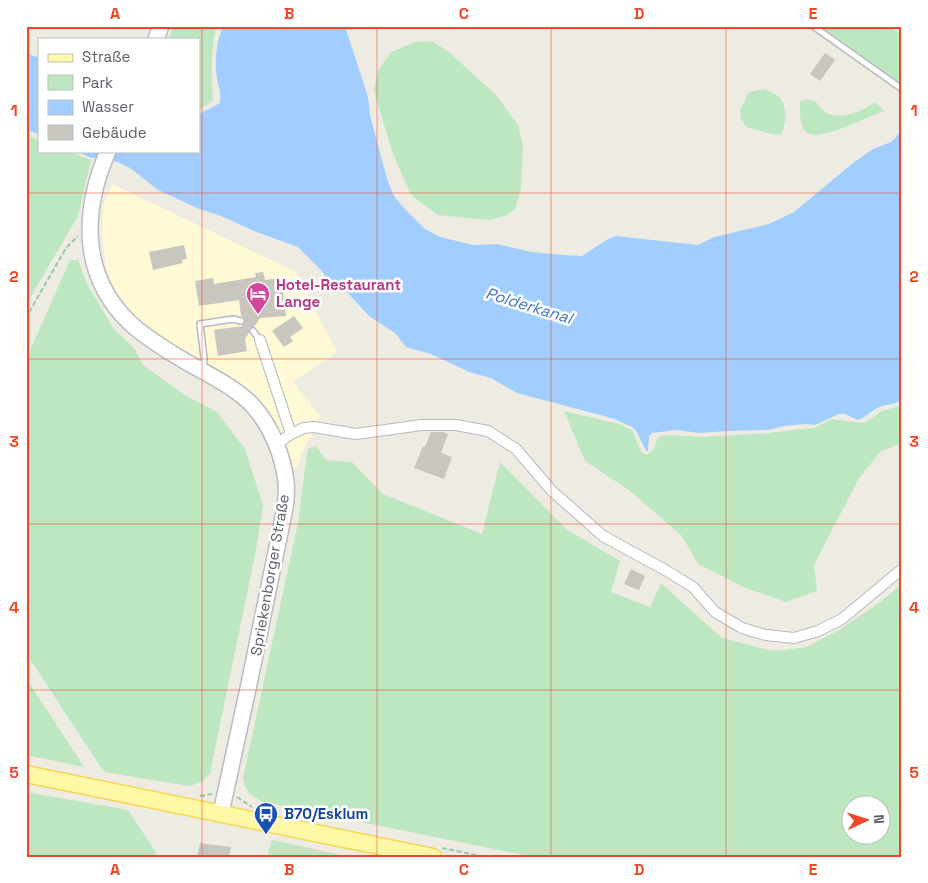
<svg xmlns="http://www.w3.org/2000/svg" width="928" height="883" font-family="'Space Grotesk',sans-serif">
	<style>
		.commercial { fill: #fff9d6 }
		.green { fill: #bde7c1; fill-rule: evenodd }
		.water { fill: #a1ceff }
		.building { fill: #c9c6bf }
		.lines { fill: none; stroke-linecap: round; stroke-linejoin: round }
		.lane-casing { stroke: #b7babf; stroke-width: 8 }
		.street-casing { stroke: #b7babf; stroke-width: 12 }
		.secondary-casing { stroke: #b8bbc1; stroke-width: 18 }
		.primary-casing { stroke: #f6d653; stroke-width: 19 }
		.path { stroke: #96c8a9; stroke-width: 2; stroke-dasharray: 5 2.5; stroke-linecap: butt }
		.lane { stroke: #fff; stroke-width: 5 }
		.street { stroke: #fff; stroke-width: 10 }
		.secondary { stroke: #fff; stroke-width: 15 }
		.primary { stroke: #fff8a6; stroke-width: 16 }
		.grid { fill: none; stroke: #ef4727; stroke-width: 1; stroke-opacity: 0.55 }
		.labels { text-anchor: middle; stroke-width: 5; stroke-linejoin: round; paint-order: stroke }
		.hotel-label { font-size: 15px; font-weight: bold; fill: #b23c85; stroke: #fff; text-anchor: start }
		.street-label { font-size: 15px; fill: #5a5e64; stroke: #fff }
		.transit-label { font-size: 15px; font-weight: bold; fill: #164399; stroke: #fff; text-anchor: start }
		.water-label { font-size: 16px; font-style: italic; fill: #3f76c6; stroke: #fff }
		.neatline { fill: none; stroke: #ef4727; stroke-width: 2 }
		.grid-label { font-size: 16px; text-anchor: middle; font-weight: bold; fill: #ef4727 }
	</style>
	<rect width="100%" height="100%" fill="#eeece2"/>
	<path class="commercial" d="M112,184L296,272L337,352L293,382L321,417L302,453L298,468L287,467L250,399L156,340L120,301L106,270L102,234L103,206Z"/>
	<path class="green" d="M174,26H216C211,51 211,76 213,101L199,110V39H168Z
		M820,26H887L902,35V85Z
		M432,41L449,52L496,95L518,125L523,146L521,189L515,209L505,216L489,220L438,215L411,195L393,154L374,91L378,70L391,52L415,42Z
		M764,89C768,91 775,93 778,96C788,106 787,123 781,135L771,134L746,127L741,119L740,110L749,92Z
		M806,99L816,102C820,107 825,114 832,115C846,118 864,110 875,102L885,111C869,115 817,145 805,131C799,124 800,109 800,101Z
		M26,135L39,140V151H68L91,160L78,216L26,305Z
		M70,260H78L87,284L114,329L134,348L143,365L183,394L217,412L245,449L263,505L256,550L210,773L202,782L189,786L104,772L26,653V360Z
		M902,405V443L881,451L859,478L814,565L817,591L786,602L743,587L698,564L682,536L629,490L585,461L564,411L619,424L632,430L642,453L647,455L654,449L658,437L668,435L703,437L769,433L800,429L814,428L832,419L864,423L882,411Z
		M316,446L326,460L352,462L383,494L482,534L500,462L566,529L620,561L611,592L650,607L661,583L722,638L768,650H784L807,647L839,630L879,603L902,584V857H534L263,802C251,796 245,791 243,778L298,523L307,453L309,448ZM850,806H880V836H850Z
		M26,678L84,767L26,755Z
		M26,792L128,810L159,857H26Z
		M272,840L351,857H267Z"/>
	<path class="water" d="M223,26H345L368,97L370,115L387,179L394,196L402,206L425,229L440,237L474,245L497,244L531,252L563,255L582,256L608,239L616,236L698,245L714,237L769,224L794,212L853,163L873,149L891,142L902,131V399C896,405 887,404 879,407C871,411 867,417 858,420L845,414H839L815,425L805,424L784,426L768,430L728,431L700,433L676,430L652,433L649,436L648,451H646L637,432L632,427L615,419L517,393L491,378L469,372L431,354L406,347L395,333L369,316L345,290L340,288L326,277L321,270L298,247L254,231L221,216L197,208L158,190L130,168L118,162L88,157L77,151H199V114L220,103C221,92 219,89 217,79C214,61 216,43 223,26Z
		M26,53L39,58V134L26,130Z"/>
	<path class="building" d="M825,53L835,60L820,81L810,74Z
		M184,245L187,259L182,260L183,263L153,270L149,252Z
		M263,272L265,280L281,278L286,316L260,318L254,327L249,329V333L245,339L247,351L218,356L214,330L242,326L245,323V319L241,316L239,300L199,306L195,281L213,278L214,284L256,277L255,273Z
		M294,316L303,328L290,337L293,341L284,347L272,331Z
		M431,432H443L448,434L441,453L452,457L444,479L414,468L423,446L425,447Z
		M631,569L645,576L639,590L624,584Z
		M200,843L231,847L229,857H197Z"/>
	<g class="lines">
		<g class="lane-casing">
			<path id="lane" d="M813,26L902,89
				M253,331L260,340
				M203,369L204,358L200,324L233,319L241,321"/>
		</g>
		<g class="street-casing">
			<path id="street" d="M260,340L291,434
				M276,445L291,434L304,428L314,427L356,434L422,425H456L488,431L516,449L552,491L603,536L667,571L693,587L715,612L742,628L766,635L794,638L818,631L842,619L902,569"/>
		</g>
		<g class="secondary-casing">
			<path id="secondary" d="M156,39L161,26
				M108,151C82,211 80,275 130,323C146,338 165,349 183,360C205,373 236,387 253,406C271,426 283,455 286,482C287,490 286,500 285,508L249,684L221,813"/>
		</g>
		<g class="primary-casing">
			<path id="primary" d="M26,774L433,857"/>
		</g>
		<path class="path" d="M26,319L31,309L66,248L78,236
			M200,796L213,794
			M237,797L252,807
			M442,848L486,857"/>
		<use href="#lane" class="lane"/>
		<use href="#street" class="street"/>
		<use href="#secondary" class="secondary"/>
		<use href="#primary" class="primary"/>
	</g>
	<path class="grid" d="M202,26V857M377,26V857M551,26V857M726,26V857M26,193H902M26,359H902M26,524H902M26,690H902"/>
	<defs>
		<g id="hotel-pin" transform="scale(1.25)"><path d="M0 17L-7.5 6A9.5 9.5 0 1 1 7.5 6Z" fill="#d1479c" stroke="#fff"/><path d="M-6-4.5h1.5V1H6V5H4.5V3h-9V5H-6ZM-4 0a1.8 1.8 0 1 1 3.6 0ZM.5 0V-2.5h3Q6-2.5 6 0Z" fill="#fff"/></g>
		<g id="bus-pin" transform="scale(1.25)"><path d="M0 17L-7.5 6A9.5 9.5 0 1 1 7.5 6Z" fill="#1a4fb4" stroke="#fff"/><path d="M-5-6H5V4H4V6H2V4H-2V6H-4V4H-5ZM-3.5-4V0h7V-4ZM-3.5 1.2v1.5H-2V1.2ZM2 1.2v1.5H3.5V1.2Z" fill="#fff"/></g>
	</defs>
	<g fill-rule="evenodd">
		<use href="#hotel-pin" x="258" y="294"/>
		<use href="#bus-pin" x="266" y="814"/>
	</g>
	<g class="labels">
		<g class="hotel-label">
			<text x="276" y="290">Hotel-Restaurant<tspan x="276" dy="17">Lange</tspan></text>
		</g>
		<g class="street-label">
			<text transform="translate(270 575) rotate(-80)" y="5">Spriekenborger Straße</text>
		</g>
		<g class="transit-label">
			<text x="284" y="819">B70/Esklum</text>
		</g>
		<g class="water-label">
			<text transform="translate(529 305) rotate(17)" y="6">Polderkanal</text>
		</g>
	</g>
	<rect width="928" height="883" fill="none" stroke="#ffffff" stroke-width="55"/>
	<rect x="38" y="38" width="162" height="115" fill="#ffffff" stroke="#bdbfc1"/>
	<rect x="48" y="54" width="25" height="8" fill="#fff8a6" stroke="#bdbfc1"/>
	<text x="82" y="62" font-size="15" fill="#5a5e64">Straße</text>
	<rect x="48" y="75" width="25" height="15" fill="#bde7c1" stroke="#bdbfc1"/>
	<text x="82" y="88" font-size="15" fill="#5a5e64">Park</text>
	<rect x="48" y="100" width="25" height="15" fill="#a1ceff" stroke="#bdbfc1"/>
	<text x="82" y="112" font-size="15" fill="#5a5e64">Wasser</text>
	<rect x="48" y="125" width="25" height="15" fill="#c9c6bf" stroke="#bdbfc1"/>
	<text x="82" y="138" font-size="15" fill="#5a5e64">Gebäude</text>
	<g transform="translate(866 820) rotate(86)"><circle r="24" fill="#ffffff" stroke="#bdbfc1"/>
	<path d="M0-4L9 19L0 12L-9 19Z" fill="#ef4727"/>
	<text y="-8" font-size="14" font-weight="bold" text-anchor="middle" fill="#5a5e64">N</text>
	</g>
	<rect x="28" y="28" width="872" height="828" class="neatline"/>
	<g class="grid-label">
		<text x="115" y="19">A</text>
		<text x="289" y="19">B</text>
		<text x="464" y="19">C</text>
		<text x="639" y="19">D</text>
		<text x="813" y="19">E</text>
		<text x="14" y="116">1</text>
		<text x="914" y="116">1</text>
		<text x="14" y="282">2</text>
		<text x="914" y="282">2</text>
		<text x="14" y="447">3</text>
		<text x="914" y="447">3</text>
		<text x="14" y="613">4</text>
		<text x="914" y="613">4</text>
		<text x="14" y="778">5</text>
		<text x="914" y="778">5</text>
		<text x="115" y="875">A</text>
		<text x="289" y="875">B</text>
		<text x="464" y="875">C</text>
		<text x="639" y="875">D</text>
		<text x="813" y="875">E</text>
	</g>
</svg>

#### Task item:
Identify each line in the records above that contains the word "lines", and copy it out in full.

#### Output of the task:
		.lines { fill: none; stroke-linecap: round; stroke-linejoin: round }
	<g class="lines">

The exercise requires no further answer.